◆ ESTRATTO FORNITO
Secondo Corrado Zunino, giornalista di Repubblica, solo nel campionato scorso
sarebbero state
truccate almeno 25 partite di B. Tutto negli interessi degli scommettitori, e
quindi della malavita
organizzata, che dalle puntate trae enormi guadagni. Lo confermano i rapporti
degli ultimi tre anni
della Dia. Poi ci sono vecchie ma attualissime storie.
Gli esordi di Dell’Utri. Come quella degli esordi di Marcello Dell’Utri in una
società storica del
calcio palermitano, la Bacigalupo. Li ricorda un pm in uno dei processi al
senatore per estorsione ai
danni di Vincenzo Garraffa, patron della Pallacanestro Trapani: “La nascita dei
rapporti tra
Dell’Utri e l’associazione mafiosa è di difficile datazione. Dovendoci basare
sugli elementi raccolti,
pienamente provati in dibattimento, occorre dire che i primi certi rapporti con
esponenti mafiosi li
ebbe nella Bacigalupo”. Club frequentato anche dal boss Gaetano Cinà, condannato
a nove anni per
associazione mafiosa. L’uomo che chiamava Dell’Utri “allenatore” e gli
raccomandò il figlio, prima
nel Varese e poi nel Palermo.

◆ CONSEGNA A
Elenca tutte le persone citate con nome e cognome nell'estratto.
◆ CONSEGNA B
Restituisci il passo dell'estratto da "Secondo Corrado Zunino, giornalista" a "ma attualissime storie.".
Il materiale qui sotto non è necessario.

◆ MATERIALE DI PARTENZA
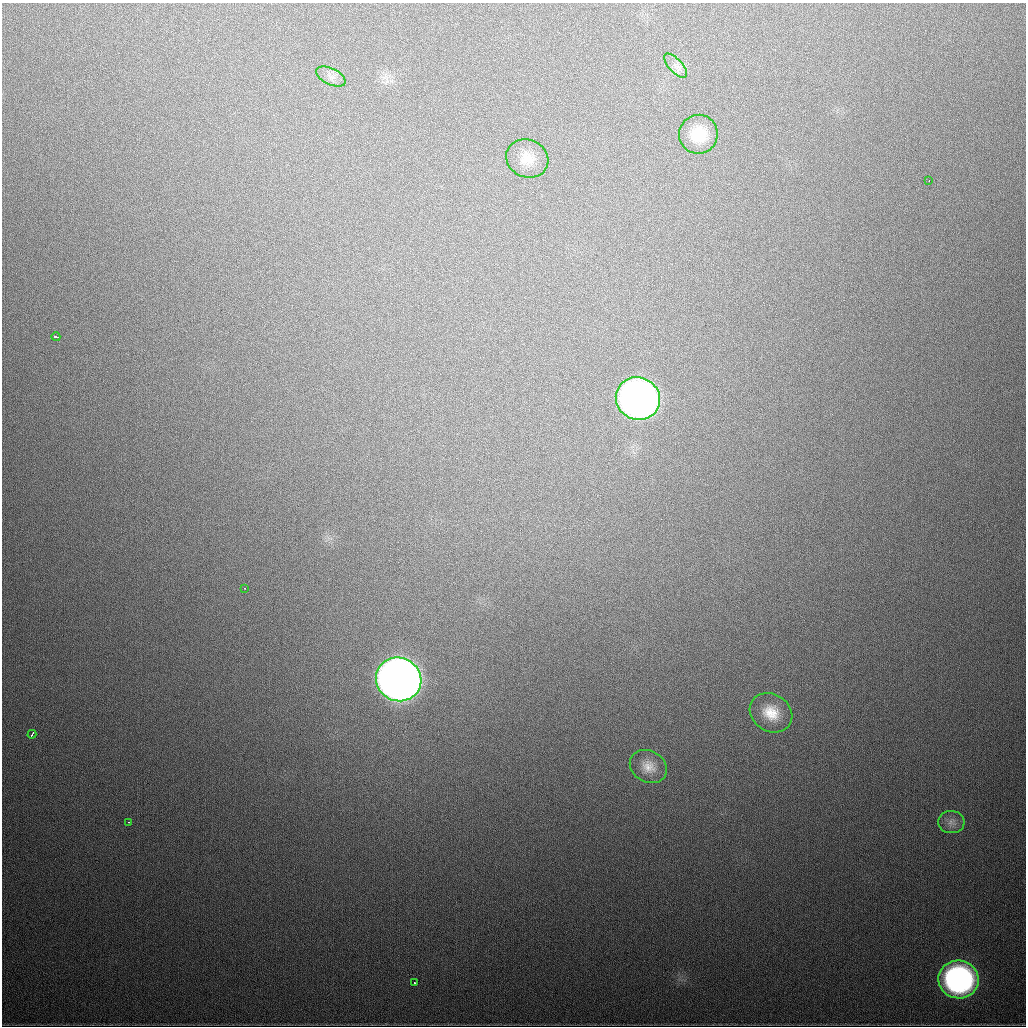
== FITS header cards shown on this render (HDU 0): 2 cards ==
NAXIS1  =                 1024
NAXIS2  =                 1024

◆ RISULTATO A
Corrado Zunino, Marcello Dell'Utri, Vincenzo Garraffa, Gaetano Cinà

◆ RISULTATO B
Secondo Corrado Zunino, giornalista di Repubblica, solo nel campionato scorso
sarebbero state
truccate almeno 25 partite di B. Tutto negli interessi degli scommettitori, e
quindi della malavita
organizzata, che dalle puntate trae enormi guadagni. Lo confermano i rapporti
degli ultimi tre anni
della Dia. Poi ci sono vecchie ma attualissime storie.